One of the most frequent and effective techniques that an attacker uses is through social engineering. Social engineering attempts to trick a user into doing something that they should not do, such as revealing sensitive information or processing an unauthorized transaction. Social engineering attacks come in many different forms and a common one is called an impersonation attack. The scammer researches the organization through information that is publically available to identify key individuals, such as, the dean, the provost, or a manager. Once the attacker has this information, they compose an email pretending to be from a Pace community member. The email often appears to originate from the actual Pace community member since the attacker sends from a third party email account with the same display name as the person they are attempting to impersonate. The impersonation email may ask you to fulfill some type of “urgent” request and often the scammer states that they are unavailable to speak. The attacker may ask you to take an action such as placing a wire transfer, purchasing gift cards, or providing sensitive information.
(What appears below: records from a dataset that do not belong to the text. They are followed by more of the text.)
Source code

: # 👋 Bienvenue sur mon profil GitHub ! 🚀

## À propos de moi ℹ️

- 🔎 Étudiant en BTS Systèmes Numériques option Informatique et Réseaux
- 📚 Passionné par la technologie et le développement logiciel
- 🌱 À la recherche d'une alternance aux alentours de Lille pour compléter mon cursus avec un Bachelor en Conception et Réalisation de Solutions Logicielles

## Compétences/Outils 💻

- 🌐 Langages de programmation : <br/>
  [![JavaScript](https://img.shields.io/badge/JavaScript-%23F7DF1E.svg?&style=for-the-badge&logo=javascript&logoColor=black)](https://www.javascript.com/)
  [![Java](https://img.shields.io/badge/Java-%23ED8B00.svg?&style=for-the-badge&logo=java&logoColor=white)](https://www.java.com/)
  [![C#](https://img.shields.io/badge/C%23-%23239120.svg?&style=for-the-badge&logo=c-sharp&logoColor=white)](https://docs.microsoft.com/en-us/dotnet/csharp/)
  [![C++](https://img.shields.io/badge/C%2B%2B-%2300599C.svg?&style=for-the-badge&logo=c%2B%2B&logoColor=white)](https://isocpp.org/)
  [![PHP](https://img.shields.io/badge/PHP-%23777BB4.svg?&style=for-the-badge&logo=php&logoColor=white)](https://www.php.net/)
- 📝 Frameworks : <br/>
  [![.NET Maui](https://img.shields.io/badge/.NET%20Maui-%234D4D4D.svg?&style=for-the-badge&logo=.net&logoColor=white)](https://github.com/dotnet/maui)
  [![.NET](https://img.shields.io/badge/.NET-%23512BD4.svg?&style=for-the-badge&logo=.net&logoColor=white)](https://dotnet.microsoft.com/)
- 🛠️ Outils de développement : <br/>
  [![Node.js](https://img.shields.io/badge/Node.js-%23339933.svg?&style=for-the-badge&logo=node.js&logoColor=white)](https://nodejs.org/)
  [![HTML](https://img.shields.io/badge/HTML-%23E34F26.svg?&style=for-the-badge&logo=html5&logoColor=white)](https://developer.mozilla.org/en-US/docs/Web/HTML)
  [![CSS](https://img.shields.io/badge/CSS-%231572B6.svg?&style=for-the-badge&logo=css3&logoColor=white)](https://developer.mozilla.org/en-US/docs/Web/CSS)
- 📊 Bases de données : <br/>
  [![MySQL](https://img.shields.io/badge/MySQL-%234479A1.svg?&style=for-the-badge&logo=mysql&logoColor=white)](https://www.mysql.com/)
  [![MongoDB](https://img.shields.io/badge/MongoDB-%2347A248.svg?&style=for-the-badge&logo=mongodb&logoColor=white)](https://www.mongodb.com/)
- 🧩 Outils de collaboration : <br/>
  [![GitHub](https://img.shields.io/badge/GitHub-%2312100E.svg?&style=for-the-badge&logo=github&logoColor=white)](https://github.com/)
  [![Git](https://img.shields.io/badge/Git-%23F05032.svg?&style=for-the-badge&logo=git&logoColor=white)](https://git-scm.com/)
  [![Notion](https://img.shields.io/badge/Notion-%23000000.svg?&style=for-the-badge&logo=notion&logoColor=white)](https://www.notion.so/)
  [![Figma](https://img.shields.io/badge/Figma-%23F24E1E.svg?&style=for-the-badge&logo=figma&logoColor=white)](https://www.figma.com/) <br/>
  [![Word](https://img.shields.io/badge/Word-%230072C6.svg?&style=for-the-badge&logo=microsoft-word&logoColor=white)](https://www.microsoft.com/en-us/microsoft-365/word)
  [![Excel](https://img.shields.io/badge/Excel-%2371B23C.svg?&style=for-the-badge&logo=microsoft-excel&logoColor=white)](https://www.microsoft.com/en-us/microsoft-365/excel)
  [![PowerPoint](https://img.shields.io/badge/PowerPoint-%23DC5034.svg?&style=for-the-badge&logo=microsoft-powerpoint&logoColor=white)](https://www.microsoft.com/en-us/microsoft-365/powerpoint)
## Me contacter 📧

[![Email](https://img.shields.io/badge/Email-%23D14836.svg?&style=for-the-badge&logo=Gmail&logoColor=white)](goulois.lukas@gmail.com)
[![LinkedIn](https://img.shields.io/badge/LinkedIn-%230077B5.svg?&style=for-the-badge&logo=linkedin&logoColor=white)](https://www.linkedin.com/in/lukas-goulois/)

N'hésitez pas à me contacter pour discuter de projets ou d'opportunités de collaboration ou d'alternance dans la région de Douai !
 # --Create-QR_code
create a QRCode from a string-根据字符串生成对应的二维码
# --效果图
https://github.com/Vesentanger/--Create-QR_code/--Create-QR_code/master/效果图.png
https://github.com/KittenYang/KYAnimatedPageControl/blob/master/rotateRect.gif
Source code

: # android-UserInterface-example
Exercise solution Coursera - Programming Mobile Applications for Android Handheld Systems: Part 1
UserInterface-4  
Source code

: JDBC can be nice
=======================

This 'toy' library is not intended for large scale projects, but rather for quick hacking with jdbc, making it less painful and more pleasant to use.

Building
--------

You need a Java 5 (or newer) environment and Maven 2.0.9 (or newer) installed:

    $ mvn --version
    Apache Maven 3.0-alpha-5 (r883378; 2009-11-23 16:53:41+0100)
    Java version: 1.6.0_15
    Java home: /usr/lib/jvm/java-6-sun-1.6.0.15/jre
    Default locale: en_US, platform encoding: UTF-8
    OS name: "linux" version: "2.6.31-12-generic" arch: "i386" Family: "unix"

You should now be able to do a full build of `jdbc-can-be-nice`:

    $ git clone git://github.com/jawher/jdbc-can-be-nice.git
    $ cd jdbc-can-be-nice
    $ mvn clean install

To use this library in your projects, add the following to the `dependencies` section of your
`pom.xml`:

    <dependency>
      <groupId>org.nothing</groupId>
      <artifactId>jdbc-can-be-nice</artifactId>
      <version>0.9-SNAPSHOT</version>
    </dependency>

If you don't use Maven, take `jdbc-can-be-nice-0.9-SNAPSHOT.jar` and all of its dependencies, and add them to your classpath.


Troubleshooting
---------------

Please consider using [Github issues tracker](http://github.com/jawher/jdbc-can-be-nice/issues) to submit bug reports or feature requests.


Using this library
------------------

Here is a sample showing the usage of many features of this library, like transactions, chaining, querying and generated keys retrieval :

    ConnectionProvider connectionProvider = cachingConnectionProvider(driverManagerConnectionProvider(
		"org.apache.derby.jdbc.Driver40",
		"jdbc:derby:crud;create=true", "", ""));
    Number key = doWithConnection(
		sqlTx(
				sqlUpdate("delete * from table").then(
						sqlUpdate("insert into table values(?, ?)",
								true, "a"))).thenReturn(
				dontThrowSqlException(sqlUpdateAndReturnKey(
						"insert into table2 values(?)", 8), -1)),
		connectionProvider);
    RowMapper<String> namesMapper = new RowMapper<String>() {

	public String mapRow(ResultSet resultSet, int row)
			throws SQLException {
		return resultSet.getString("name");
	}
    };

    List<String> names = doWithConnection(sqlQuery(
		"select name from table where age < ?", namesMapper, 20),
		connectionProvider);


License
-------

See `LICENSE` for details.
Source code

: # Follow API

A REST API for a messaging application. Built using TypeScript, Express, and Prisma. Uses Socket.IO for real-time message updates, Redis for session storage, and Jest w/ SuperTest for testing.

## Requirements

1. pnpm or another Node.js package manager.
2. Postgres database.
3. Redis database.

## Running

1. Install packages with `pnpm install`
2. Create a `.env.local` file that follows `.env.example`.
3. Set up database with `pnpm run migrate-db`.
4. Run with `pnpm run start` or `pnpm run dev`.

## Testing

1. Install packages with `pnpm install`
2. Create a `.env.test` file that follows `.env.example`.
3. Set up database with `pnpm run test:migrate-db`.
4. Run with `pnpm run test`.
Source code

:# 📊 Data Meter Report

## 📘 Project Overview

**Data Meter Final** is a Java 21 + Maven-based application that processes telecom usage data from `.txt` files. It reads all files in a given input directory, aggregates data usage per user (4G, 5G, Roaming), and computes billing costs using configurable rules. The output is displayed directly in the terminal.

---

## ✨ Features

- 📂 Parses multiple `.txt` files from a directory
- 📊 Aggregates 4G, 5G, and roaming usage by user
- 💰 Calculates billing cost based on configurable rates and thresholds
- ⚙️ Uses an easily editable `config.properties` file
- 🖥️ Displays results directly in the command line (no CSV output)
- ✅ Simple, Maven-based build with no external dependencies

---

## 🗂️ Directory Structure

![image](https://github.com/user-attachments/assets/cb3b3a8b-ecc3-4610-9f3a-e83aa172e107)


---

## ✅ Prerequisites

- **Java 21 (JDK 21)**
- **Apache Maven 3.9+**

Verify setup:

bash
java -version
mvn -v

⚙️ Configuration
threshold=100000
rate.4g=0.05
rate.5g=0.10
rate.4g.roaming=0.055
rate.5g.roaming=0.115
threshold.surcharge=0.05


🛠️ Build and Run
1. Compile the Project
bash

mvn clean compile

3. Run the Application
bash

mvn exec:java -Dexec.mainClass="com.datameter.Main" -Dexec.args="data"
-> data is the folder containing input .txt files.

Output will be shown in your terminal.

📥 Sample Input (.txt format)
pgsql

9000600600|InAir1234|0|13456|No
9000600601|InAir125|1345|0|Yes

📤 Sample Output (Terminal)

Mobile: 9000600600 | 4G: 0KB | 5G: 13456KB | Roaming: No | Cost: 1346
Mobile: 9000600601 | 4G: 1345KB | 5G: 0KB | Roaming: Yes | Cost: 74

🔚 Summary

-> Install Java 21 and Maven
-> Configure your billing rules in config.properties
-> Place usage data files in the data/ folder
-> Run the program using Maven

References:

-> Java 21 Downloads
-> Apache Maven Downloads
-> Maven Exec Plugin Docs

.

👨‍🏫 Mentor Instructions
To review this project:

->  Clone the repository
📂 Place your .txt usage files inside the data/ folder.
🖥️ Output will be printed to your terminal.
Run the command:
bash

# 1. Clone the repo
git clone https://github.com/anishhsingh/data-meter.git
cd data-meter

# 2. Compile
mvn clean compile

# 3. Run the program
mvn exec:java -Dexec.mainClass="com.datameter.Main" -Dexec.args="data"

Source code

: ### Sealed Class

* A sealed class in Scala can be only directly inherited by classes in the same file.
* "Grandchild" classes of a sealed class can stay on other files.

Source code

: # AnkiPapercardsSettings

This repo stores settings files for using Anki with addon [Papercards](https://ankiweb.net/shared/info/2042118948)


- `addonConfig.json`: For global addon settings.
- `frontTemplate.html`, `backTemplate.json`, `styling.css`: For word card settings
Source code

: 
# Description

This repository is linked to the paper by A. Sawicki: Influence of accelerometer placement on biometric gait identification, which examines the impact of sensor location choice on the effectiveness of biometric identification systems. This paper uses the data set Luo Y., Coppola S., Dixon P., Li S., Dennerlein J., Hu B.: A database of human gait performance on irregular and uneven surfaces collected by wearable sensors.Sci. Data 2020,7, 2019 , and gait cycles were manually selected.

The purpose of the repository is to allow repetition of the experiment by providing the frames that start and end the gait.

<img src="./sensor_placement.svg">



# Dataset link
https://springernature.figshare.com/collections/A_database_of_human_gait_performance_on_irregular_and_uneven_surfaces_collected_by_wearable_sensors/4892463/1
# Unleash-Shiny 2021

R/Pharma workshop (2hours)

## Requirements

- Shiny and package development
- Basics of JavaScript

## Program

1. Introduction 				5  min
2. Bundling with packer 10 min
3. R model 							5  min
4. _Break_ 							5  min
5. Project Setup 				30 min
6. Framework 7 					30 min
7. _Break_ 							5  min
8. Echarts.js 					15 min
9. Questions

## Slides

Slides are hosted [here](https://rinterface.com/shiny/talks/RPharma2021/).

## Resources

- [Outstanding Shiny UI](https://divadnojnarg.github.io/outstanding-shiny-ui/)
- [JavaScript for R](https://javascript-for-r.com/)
The scammer may also attempt to send you text messages to trick you into performing other fraudulent actions.
If you suspect that you have received such a message, please follow the below steps:
- DO NOT reply, provide any information, open any attachments, or click on any links.
- REPORT it by sending the spam/phishing email as an attachment to firstname.lastname@example.org.
- DELETE the spam/phishing email from your Inbox and permanently remove it from your Deleted Items folder.